While micro weddings are nothing new—in fact, smaller weddings have been trending for some time—in these days of COVID-19, they’ve become more popular than ever. Sure, a micro wedding will look different with less tables, formal traditions and, yes, people. (The definition of a micro wedding puts the guest list at around 50.) But all the truly important elements that make a wedding special and unforgettable remain.
“Maybe not everyone you originally wanted to invite is there, but the people that matter the most are,” says Gina Mazzaferri, studio manager and lead designer at Atmosphere Events Group. “You can still have a few toasts, dinner and dancing with your loved ones.”
Since COVID-19 became a part of our lives, Atmosphere Events Group, a full production company based in Elk Grove Village offering a wide range of floral, decor and lighting services, has received plenty of inquiries about availability of future dates as well as requests from those opting to continue with their nuptial plans.
For those who want to do the latter, Mazzaferri offers some advice. “If you’re not okay waiting with uncertainty until potentially one week before your day, just postpone. It’s not worth the stress that it will cause to keep holding out for a day that is, unfortunately, out of our hands right now,” she says. “But if the waiting doesn't bother you, then go and get married! Don’t let this stop your day from happening, even if it looks a little different than you envisioned.”
So now that you’ve given your wedding the green light, what should you know about planning your decor?
Well, first off, says Mazzaferri, design concepts can generally stay the same from what was discussed for the original date, albeit downsized a bit. “Honestly, nothing really has to be that different,” she says. “We can keep the same design concept that couples were originally planning for, just scaling down a handful of tables to accommodate the new guest count.”
What also stays consistent is putting the couple first and foremost. “The entire design concept that was dreamt up by the couple and created by one of our designers can remain exactly the same,” says Mazzaferri, including the same color palette, florals (given that they are in season) and as much of the couple's vision that they’re wanting to still see.
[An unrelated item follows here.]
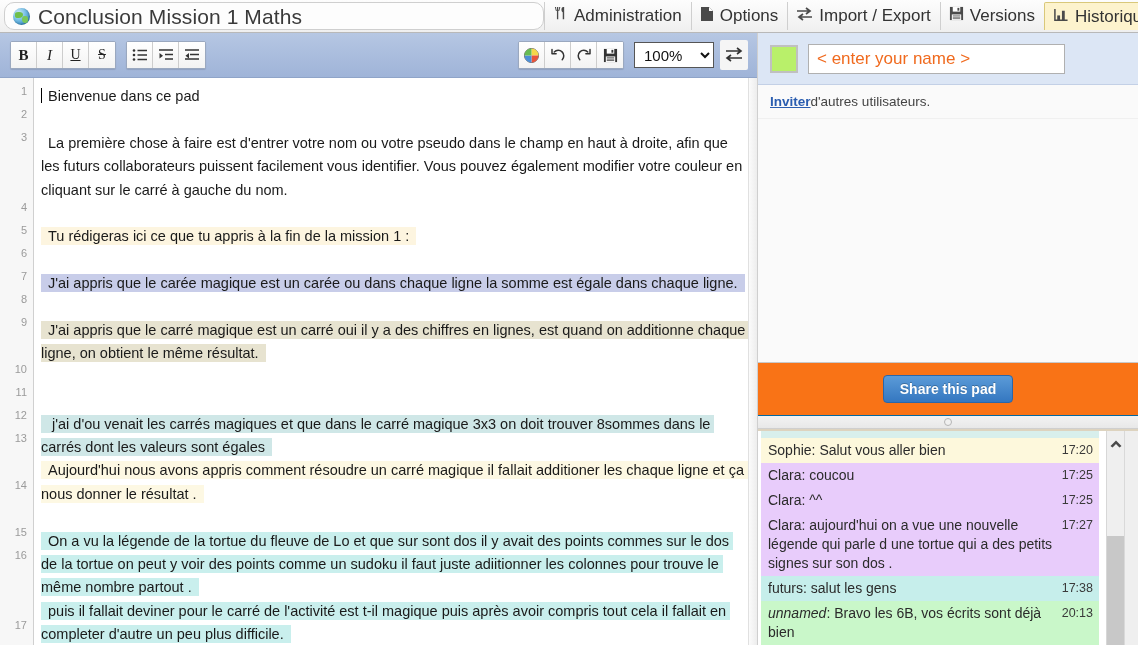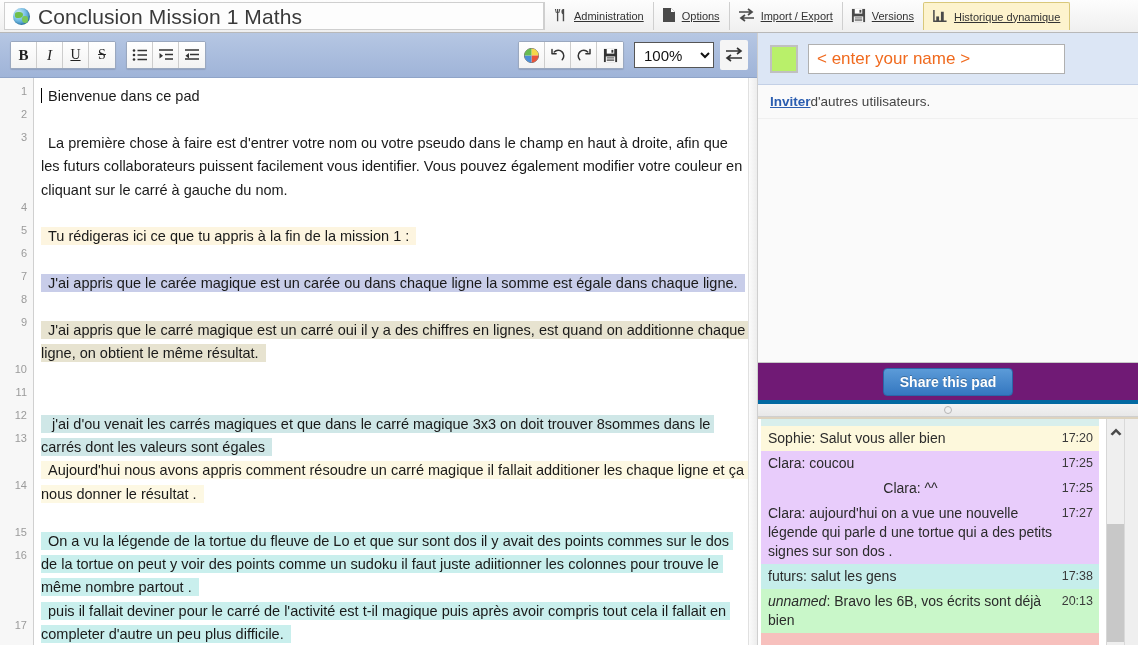"Conclusion Mission 1 Maths" .pad-title-box { border-radius: 0 -> 10px }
And while product availability initially was an issue back in the early days of COVID—“We get our flowers from all over the world so the logistics of how they arrive at our shop completely broke down, and all we could do was wait,” says Mazzaferri—that isn’t a problem anymore.
The planning process looks and feels mostly the same, too, starting with an initial phone call consultation to get a clear understanding of the event and the couple's needs. From there, a design proposal and estimate are created. In some cases, there will be a floral sample meeting, followed by discussions on any last changes or adjustments right up to the actual wedding day.
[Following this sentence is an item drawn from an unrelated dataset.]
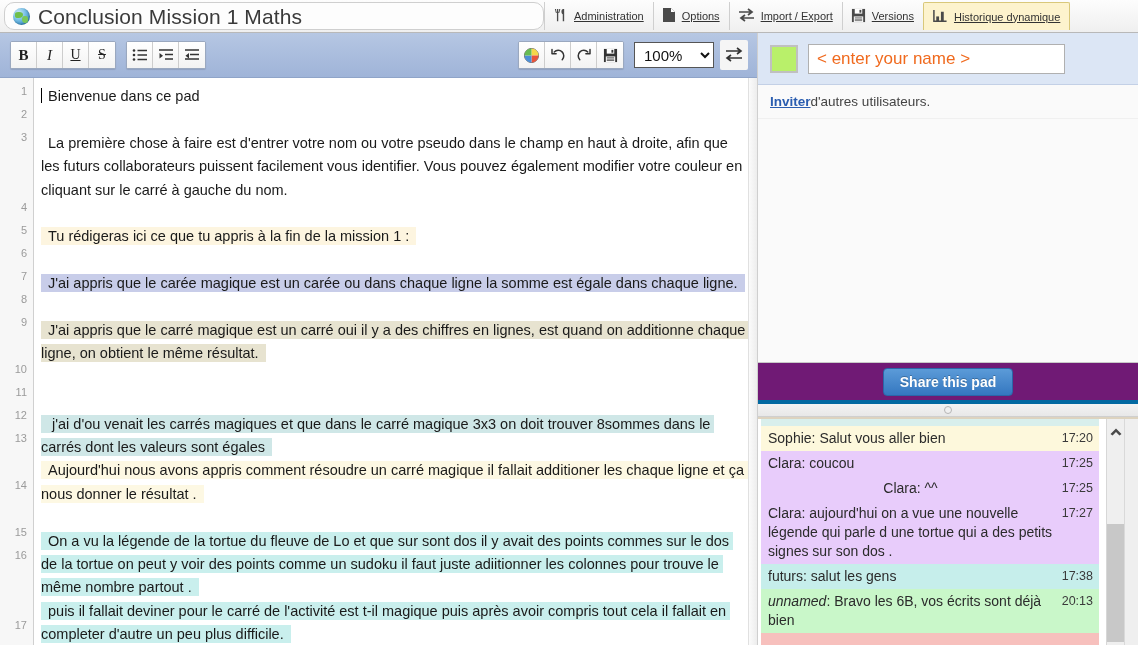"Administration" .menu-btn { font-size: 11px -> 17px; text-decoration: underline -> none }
But lest we forget, there is an added micro-wedding design bonus. “If we decrease the amount of guest tables and centerpieces, we can put that much more into blowing a sweetheart or head table out of the water. Just depends on what the bride and groom’s priorities are and how that may shift with a micro wedding,” says Mazzaferri, “Less guest tables means more money to focus on decor for the couple, whether it’s their table, their personal floral or a photo backdrop.”
Sounds like a win-win situation to us.